Фрукты в горчице, а точнее, их вкус, в котором горечь и сладость столь счастливо сочетались, напоминают мне и великолепные здания главной площади Кремоны: собор, баптистерий и, гордость города, – огромную башню Иль Тораццо ди Кремона, Il Torrazzo di Cremona, что можно перевести как «Башничища Кремоны», – самую высокую из старых колоколен Италии. Во всех трех строгое Средневековье уравновешивается легким изяществом Возрождения, могучие формы смягчены хрупкостью мраморных отделки и деталей, и величественность этих громадных сооружений не лишена теплоты, что бывает довольно редко. Роскошью своего вида этот ансамбль главной площади Кремоны намного превосходит все остальные ломбардские города и зримо свидетельствует о том, кто из двух сестер – Кремона или Пьяченца (притом что обе, конечно, хороши), – был на самом деле краше. Или богаче. С таким собором и такой тораццо кремонцам, конечно же, ничего не стоило и скрипку выдумать, но меня в Кремону влекло одно особое и отдельное музыкальное впечатление.
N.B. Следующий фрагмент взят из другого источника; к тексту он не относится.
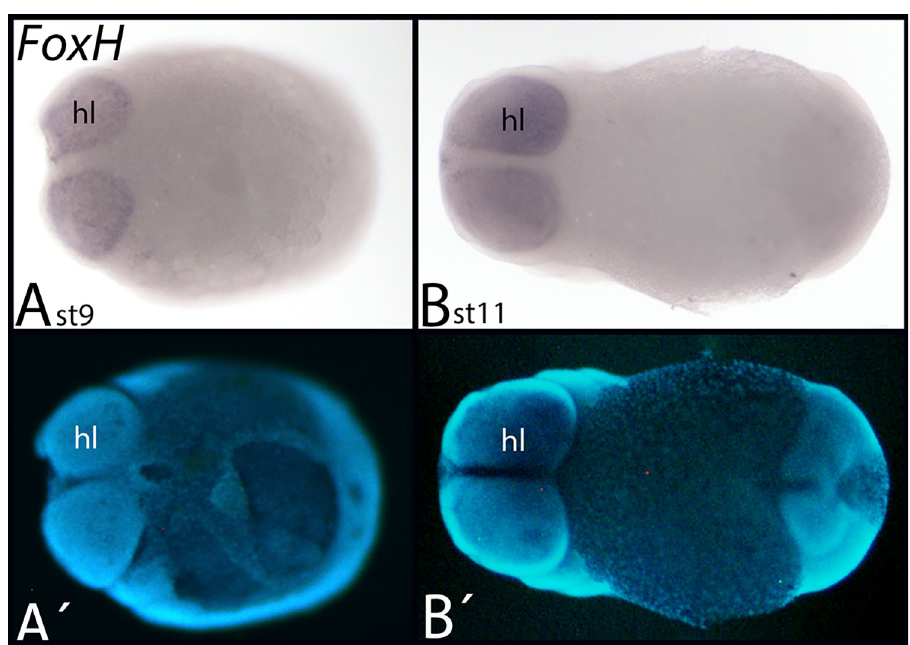
Fig 12. Expression of Euperipatoides FoxH . In all panels, anterior is to the left, ventral views. A´/B´ represent DAPI staining of the embryos shown in A/B Abbreviations in Table 2.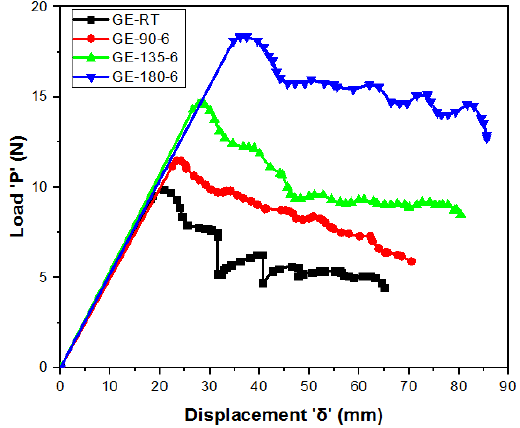
Figure 9. Load (P) versus Displacement (δ) plots from DCB tests of GE laminates.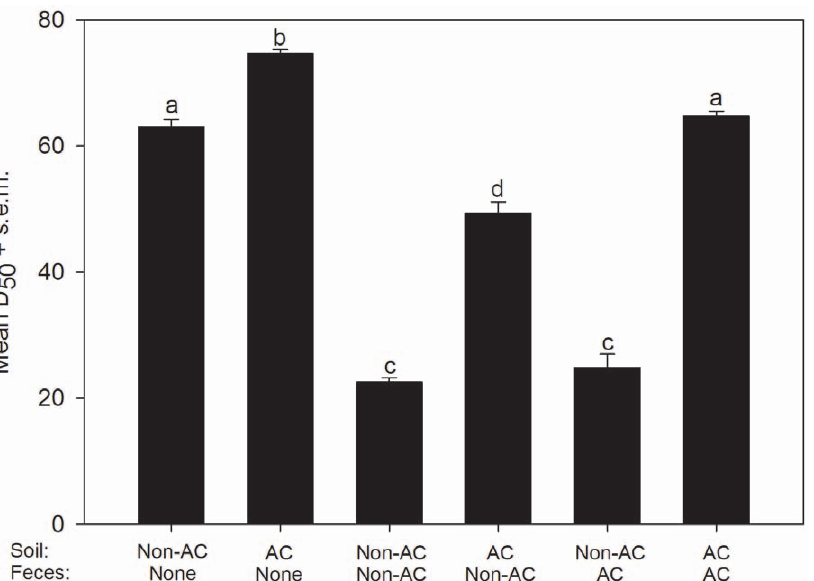
Figure 2. Soil mircoflora is responsible for degradation of ceftiofur metabolites. Effect of autoclaved (AC) vs. non-autoclaved (non-AC) soil and feces on ceftiofur metabolites (CFM) as measured by recovery of growth for E. coli K-12 (D 50 ). Sandy soil was used and chambers were incubated at 4 u C. Main effects (soil and feces) were significant ( P , 0.0001). Letters designate group differences based on Tukey-Kramer multiple comparison test ( P , 0.001).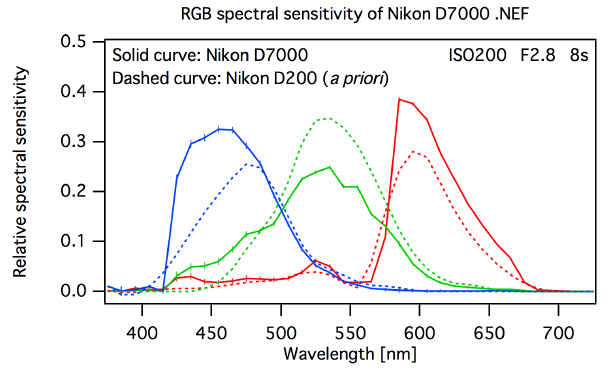
Figure 2. Inferred color-matching functions of Nikon D7000 in this study (solid lines) and of D200 (dotted lines) from Sigarnes et al. (2008).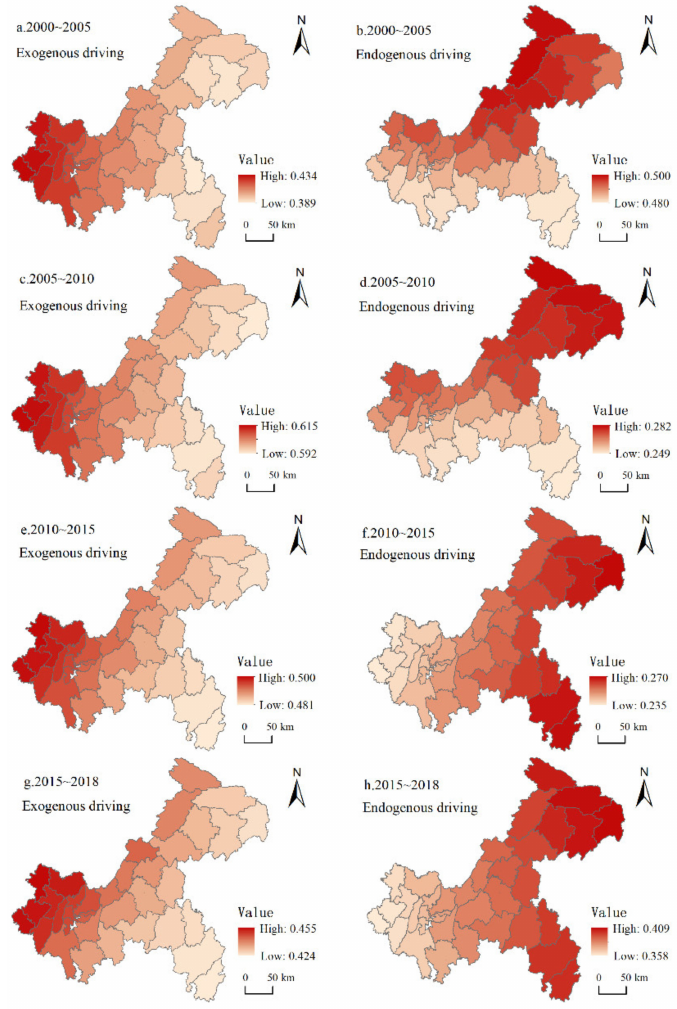
Figure 5. The spatiotemporal differentiation of the influence intensity of endogenous and exogenous driving on rural comprehensive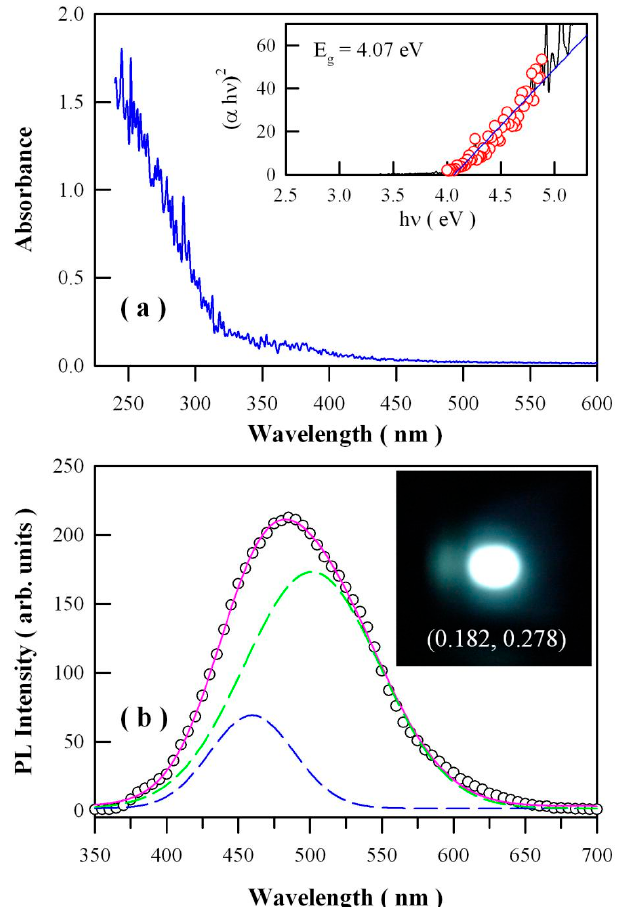
Figure 6. Ultraviolet–visible light (UV–Vis) absorption spectrum ( a ) and photoluminescence (PL) spectrum ( b ) of ZnWO 4 nanoplates. The Tauc plot and luminescence photo are shown as insets for the ZnWO 4 nanoplates.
Некоторое время тому назад – на самом деле это было года четыре-пять тому назад, но, увы, я нахожусь в том возрасте, когда четыре-пять лет уже «некоторое время», лет десять назад я бы сказал «давно», – я беседовал в Москве со своим близким другом, отличным кинокритиком, обожающим и прекрасно знающим Италию, да и вообще, как писал Вигель Пушкину об арзамасце Уварове, «умным человеком, пресыщенным наслаждениями, которые может доставить разум, но всегда готовым вернуться к литературной и ученой деятельности». Мы говорили обо всем понемногу и, в частности, о фильмах Франсуа Озона, на которого мой приятель гнал пургу, коря за поверхностность и мелкость, не чета, мол, Висконти, Фассбиндеру и Майку Ли, я же Озона защищал. Ну не Висконти и не Бунюэль, ну и не надо, а все же «Крысятник» – отличный ремейк «Скромного обаяния буржуазии», и «Летнее платье» совершенно замечательно, прямо картина Сислея. «Ну что в Сислее хорошего? – был мне ответ. – Чай, не Караваджо, обычная буржуазная пошлость, марка pret-a-porter». Я гораздо больший соглашатель, к искусству отношусь терпимее, по мне и Sisley ничего, не обязательно Armani, – я продолжал нудить про стильность, и про то, что песенка, столь блистательно обыгранная в фильме, этакий винтаж, напоминающий наклейки, которыми голливудские геи украшали свои ванны году в 1966-м (неточно цитирую Коупленда), Bang Bang – просто супер. В ответ на это мой приятель тут же подвел меня к YouTube и продемонстрировал мне Bang Bang в исполнении Мины. Я влюбился.